* _EXERCISE DESCRIPTION_
Scan the records for the word "lines". Return each line where it is found.

* _Records from a collection_
◇ ◇ ◇ ◇
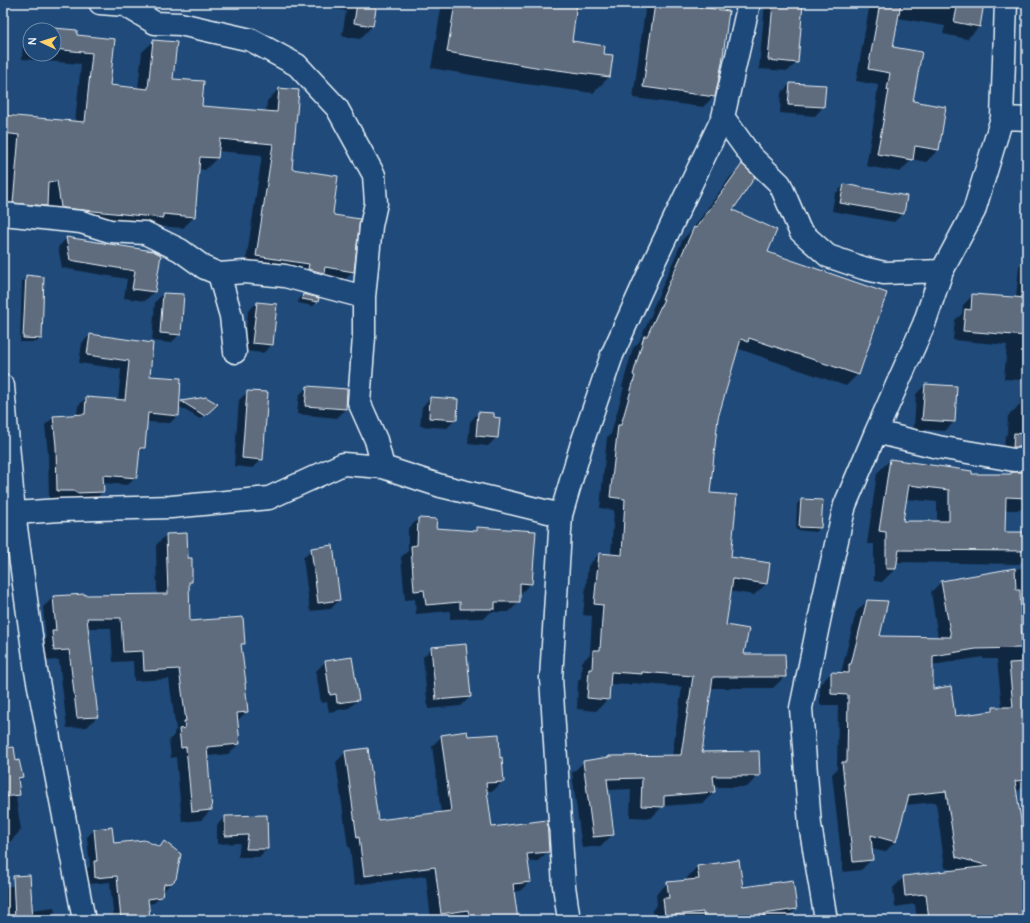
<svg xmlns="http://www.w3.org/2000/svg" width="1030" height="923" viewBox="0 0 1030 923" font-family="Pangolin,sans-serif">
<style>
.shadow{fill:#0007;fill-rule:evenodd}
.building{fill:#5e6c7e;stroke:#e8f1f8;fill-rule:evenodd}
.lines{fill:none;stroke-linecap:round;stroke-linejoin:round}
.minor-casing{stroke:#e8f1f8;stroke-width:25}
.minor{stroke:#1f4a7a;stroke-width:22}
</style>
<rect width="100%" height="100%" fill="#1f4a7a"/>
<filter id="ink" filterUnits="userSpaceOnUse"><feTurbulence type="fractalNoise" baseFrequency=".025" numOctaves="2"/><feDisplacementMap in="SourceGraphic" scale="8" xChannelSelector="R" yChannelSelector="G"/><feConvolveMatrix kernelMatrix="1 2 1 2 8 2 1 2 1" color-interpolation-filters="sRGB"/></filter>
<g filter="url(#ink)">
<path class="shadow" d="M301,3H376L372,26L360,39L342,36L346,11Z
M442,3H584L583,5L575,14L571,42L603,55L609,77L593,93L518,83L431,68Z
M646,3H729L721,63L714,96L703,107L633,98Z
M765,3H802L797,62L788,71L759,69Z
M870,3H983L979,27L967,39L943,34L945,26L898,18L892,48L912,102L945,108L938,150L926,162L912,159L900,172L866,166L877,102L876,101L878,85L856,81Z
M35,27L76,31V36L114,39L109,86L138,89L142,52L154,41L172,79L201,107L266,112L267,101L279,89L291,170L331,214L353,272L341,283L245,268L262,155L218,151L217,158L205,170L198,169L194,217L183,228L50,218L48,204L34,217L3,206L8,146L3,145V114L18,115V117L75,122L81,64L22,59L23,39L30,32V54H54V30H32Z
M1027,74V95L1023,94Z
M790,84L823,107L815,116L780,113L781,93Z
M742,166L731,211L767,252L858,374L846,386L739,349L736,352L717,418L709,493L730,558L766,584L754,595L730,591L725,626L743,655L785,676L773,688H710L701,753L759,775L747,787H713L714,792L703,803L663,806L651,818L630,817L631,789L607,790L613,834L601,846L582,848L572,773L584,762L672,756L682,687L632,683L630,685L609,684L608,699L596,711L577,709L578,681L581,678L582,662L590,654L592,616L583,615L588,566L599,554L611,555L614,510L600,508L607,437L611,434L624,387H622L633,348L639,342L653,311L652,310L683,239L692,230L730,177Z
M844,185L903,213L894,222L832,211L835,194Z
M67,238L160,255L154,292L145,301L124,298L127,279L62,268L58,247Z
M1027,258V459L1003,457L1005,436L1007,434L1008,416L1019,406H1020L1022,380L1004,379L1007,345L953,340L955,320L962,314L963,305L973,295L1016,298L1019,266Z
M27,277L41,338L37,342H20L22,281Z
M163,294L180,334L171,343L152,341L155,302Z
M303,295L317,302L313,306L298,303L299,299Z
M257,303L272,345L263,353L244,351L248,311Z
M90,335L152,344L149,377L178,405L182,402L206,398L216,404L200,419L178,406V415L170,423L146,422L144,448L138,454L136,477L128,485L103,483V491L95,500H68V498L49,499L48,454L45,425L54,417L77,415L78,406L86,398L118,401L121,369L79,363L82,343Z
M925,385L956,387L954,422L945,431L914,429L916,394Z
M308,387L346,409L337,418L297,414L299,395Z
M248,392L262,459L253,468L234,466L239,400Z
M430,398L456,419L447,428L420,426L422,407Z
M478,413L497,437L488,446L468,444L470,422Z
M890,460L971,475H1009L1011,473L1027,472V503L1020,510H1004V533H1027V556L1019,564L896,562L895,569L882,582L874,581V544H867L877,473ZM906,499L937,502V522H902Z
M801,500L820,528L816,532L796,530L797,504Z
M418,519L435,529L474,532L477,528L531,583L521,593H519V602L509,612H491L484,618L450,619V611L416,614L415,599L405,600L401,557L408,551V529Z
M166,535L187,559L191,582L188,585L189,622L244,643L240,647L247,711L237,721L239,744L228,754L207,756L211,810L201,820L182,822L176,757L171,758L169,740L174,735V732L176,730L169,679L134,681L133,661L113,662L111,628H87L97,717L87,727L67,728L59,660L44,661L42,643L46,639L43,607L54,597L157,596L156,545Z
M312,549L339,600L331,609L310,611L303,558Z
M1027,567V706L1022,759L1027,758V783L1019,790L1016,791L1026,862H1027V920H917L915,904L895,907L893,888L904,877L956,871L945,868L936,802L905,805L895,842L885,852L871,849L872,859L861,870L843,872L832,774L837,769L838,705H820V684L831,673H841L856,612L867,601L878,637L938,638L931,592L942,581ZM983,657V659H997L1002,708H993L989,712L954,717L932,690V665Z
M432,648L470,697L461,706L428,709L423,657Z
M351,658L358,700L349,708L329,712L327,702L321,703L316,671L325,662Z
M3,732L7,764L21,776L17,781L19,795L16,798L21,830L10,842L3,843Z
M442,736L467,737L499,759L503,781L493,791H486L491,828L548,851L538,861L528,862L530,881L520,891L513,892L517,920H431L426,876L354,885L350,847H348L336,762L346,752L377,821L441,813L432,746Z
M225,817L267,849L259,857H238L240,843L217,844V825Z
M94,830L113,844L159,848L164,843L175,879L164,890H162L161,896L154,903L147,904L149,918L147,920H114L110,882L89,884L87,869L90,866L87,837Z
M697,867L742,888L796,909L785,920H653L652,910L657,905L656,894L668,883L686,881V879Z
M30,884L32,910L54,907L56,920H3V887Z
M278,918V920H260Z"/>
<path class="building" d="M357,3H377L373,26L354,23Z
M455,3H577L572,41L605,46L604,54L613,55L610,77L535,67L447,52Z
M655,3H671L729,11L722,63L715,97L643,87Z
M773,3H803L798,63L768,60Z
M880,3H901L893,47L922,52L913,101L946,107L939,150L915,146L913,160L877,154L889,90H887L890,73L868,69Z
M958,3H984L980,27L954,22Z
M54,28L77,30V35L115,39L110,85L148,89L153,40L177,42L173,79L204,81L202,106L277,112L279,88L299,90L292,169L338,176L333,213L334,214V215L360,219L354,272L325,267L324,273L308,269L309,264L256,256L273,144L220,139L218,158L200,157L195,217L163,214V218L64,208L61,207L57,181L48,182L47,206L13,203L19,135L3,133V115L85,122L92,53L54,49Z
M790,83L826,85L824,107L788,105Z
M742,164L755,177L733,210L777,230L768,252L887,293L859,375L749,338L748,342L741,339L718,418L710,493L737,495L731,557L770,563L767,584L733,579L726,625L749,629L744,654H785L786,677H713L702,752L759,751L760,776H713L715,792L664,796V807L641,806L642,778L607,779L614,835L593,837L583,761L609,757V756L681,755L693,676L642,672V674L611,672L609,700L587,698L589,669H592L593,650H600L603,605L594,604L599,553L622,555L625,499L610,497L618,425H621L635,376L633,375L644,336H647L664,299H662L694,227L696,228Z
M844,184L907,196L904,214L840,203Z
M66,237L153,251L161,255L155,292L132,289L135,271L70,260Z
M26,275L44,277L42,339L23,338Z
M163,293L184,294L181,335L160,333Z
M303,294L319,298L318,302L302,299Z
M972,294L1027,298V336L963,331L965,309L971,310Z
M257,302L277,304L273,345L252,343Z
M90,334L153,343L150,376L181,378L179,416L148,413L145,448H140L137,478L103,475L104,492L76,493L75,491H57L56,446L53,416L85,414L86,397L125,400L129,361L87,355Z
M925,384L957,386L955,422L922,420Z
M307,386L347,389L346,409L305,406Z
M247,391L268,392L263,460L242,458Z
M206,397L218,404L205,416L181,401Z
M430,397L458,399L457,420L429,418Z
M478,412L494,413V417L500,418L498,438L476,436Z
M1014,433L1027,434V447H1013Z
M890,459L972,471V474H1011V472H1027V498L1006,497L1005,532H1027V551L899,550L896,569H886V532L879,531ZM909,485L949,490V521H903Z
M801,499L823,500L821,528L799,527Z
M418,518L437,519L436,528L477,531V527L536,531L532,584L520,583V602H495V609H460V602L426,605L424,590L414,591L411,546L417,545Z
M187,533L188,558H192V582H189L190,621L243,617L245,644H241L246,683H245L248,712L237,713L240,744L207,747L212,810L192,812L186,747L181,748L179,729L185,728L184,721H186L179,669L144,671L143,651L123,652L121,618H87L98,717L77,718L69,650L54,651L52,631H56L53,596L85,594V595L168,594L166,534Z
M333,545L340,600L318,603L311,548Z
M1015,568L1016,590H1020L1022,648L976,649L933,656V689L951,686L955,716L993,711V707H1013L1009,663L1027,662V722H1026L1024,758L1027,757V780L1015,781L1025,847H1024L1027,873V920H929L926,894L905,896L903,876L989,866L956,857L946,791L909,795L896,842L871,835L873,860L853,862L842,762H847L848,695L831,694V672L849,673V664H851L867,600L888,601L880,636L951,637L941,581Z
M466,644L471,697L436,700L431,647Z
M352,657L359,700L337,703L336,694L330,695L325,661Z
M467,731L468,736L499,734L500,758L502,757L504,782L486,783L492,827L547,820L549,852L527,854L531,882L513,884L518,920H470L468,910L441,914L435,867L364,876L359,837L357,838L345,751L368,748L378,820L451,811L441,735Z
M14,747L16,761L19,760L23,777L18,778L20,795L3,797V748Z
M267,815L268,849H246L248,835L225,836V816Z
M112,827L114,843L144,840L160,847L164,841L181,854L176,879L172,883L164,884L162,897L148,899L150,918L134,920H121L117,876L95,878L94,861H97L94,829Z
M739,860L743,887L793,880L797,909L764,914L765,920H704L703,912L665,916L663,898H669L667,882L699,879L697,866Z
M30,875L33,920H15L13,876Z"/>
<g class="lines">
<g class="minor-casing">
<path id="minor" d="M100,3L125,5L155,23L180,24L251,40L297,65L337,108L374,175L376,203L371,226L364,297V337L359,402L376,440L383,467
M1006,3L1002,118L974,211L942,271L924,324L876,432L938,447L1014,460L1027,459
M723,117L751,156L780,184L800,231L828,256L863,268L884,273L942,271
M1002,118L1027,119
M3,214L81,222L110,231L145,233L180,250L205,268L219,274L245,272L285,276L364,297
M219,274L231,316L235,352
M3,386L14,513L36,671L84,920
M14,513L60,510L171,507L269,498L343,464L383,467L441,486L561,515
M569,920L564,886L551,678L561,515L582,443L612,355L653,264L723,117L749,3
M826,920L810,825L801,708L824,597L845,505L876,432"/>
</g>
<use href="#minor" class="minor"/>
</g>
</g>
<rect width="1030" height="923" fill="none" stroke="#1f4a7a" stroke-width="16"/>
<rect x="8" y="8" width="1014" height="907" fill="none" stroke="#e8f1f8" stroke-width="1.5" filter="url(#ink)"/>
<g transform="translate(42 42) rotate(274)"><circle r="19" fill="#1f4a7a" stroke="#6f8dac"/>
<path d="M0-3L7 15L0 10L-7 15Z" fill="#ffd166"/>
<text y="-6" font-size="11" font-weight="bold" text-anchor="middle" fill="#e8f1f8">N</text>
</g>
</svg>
◇ ◇ ◇ ◇
* _REPLY TO THE TASK_
.lines{fill:none;stroke-linecap:round;stroke-linejoin:round}
<g class="lines">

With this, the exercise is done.